Step S8 may be performed between steps S1 and S2 or between steps S2 and S3.
The endoscopic image that an operator observes in step S8 may be a normal endoscopic image or an endoscopic image in which the site of inflammation is displayed in an emphasized manner. The first operator can confirm the site of inflammation more easily on the basis of the emphasized area in the endoscopic image.
The image processor 7 may detect the site of inflammation in the endoscopic image with known technology such as image recognition, and cause the display 6 to display an endoscopic image in which the site of inflammation is displayed in an emphasized manner. The display 6 may be made to simultaneously display a normal endoscopic image and an endoscopic image in which the site of inflammation is emphasized. Otherwise, the display 6 may be made to alternatively display a normal endoscopic image and an endoscopic image in which the site of inflammation is emphasized, and an operator may toggle the image to be displayed on the display 6.
According to the method 200, the number of steps can be reduced and the procedure can be simplified. The method 200 may further include at least one from among steps S7, S8, and S9.
In the embodiments above, the first operator and the second operator operate the endoscope 2 and the spray device 3, respectively, but instead, a single operator may operate both the endoscope 2 and the spray device 3.
In the embodiments above, the air B is sent into the target area C in step S4, but a biocompatible gas other than the air B, such as an inert gas, for example, may be sent into the target area C.
In the embodiments above, the spray device 3 may also have a balloon at the tip part thereof. When the opening D is narrow and other cases, the balloon can be expanded at the opening D, if necessary, to widen the opening D. The balloon may be provided on the tip part of the endoscope 2.
In the embodiments above, the endoscope 2 is a flexible scope including the channel 2c. However, alternatively, the endoscope 2 may be a flexible scope or rigid scope not including the channel 2c. The rigid scope may be a forward-viewing scope or an oblique-viewing scope, and may include the bending part 2b.
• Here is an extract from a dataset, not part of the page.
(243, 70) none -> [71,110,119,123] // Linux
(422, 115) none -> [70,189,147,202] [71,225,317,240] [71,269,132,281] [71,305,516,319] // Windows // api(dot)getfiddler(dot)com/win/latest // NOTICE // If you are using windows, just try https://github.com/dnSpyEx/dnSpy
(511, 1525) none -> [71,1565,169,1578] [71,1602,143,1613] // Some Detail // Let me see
In this case, the spray device 3 is inserted into the target area C through the outside of the endoscope 2. A single operator may operate both the rigid scope and the spray device 3. Otherwise, a first operator may operate the rigid scope, and a second operator different from the first operator may operate the spray device 3.
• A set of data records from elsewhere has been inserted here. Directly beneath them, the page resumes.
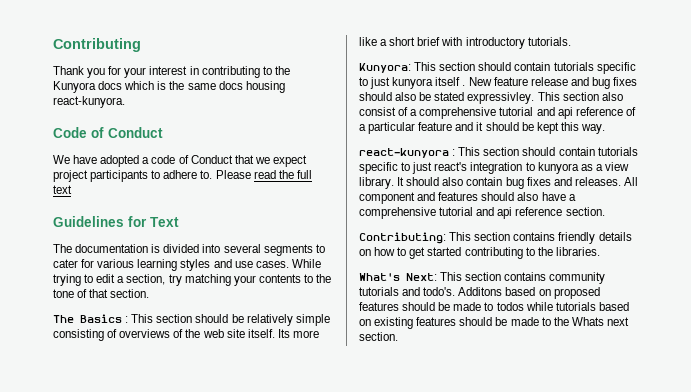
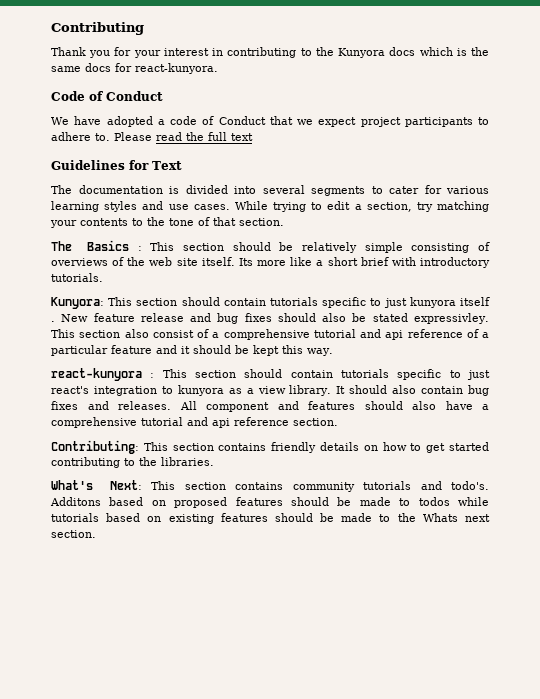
[245,81,285,93] housing -> [115,63,132,72] for

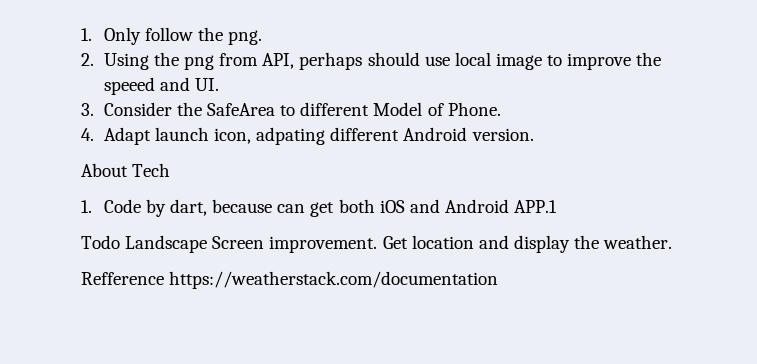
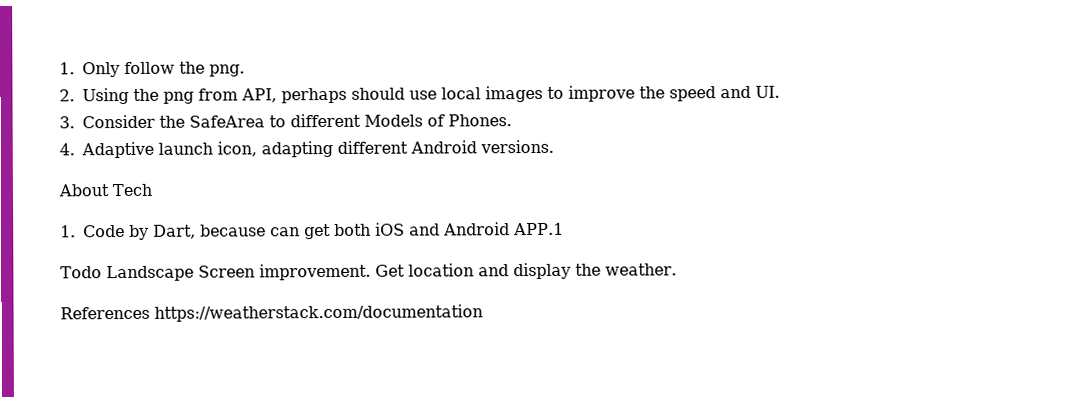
[495,53,542,70] image -> [485,85,543,103] images
[103,77,155,95] speeed -> [669,86,716,102] speed
[373,102,501,116] Model of Phone. -> [364,114,512,127] Models of Phones.
[103,127,151,145] Adapt -> [81,141,154,159] Adaptive
[256,127,326,145] adpating -> [261,140,333,158] adapting
[471,128,534,141] version. -> [480,139,554,154] versions.
[170,199,208,216] dart, -> [153,224,196,239] Dart,
[81,272,164,285] Refference -> [60,306,150,320] References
In the embodiments above, the endoscope 2 and the spray device 3 are separate. However, alternatively, the endoscope and spray device may be unified. That is, an endoscope with the added function of a catheter or a spray device with the added function of a camera may be used.
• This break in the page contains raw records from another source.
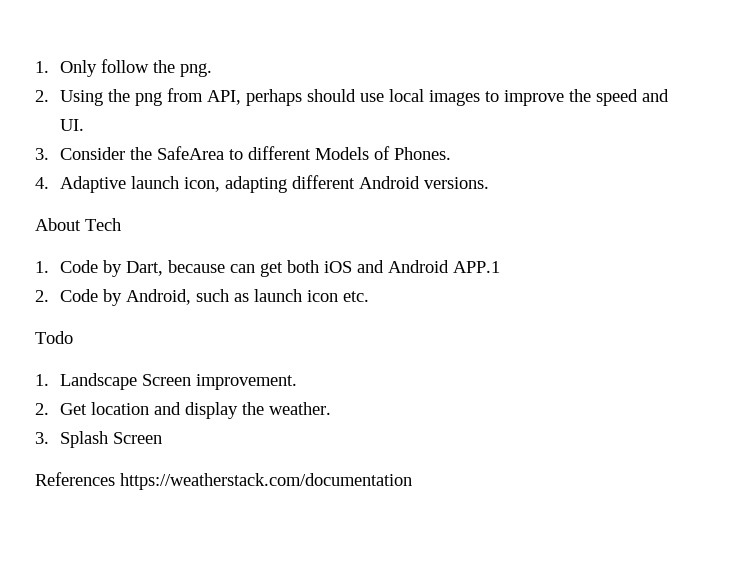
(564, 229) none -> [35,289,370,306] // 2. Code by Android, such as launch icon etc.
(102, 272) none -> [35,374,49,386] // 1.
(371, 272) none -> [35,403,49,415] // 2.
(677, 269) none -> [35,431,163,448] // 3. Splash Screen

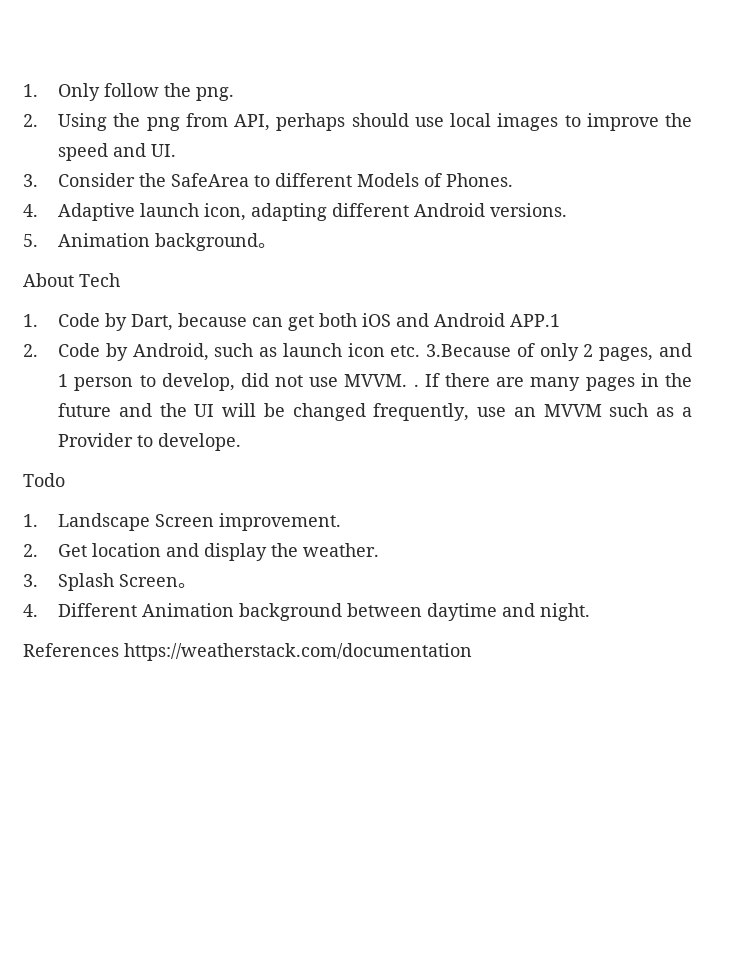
(490, 183) none -> [23,233,277,251] // 5. Animation background。
(370, 296) none -> [426,343,693,361] [58,373,693,391] [58,403,693,421] [58,433,242,451] 3.Because of only 2 pages, and 1 person to develop, did not use MVVM. . If there are many pages in the future and the UI will be changed frequently, use an MVVM such as a Provider to develope.
(163, 438) none -> [178,583,197,588] [23,603,591,621] 。 // 4. Different Animation background between daytime and night.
The above describes embodiments and modifications of the present invention, but the present invention is not limited thereto, and the present invention may be altered, as appropriate, without departing from the scope thereof. For example, a method according to the present invention can be applied not only to rhinology but also the treatment of other body cavities, such as otology (auditory canal, middle ear, external auditory canal), respiratory organs (trachea, bronchus), GI (pancreaticobiliary ducts, diverticula), blood vessels, urethra, ureter, bladder, kidneys, uterus, vagina, fallopian tubes, and sperm ducts.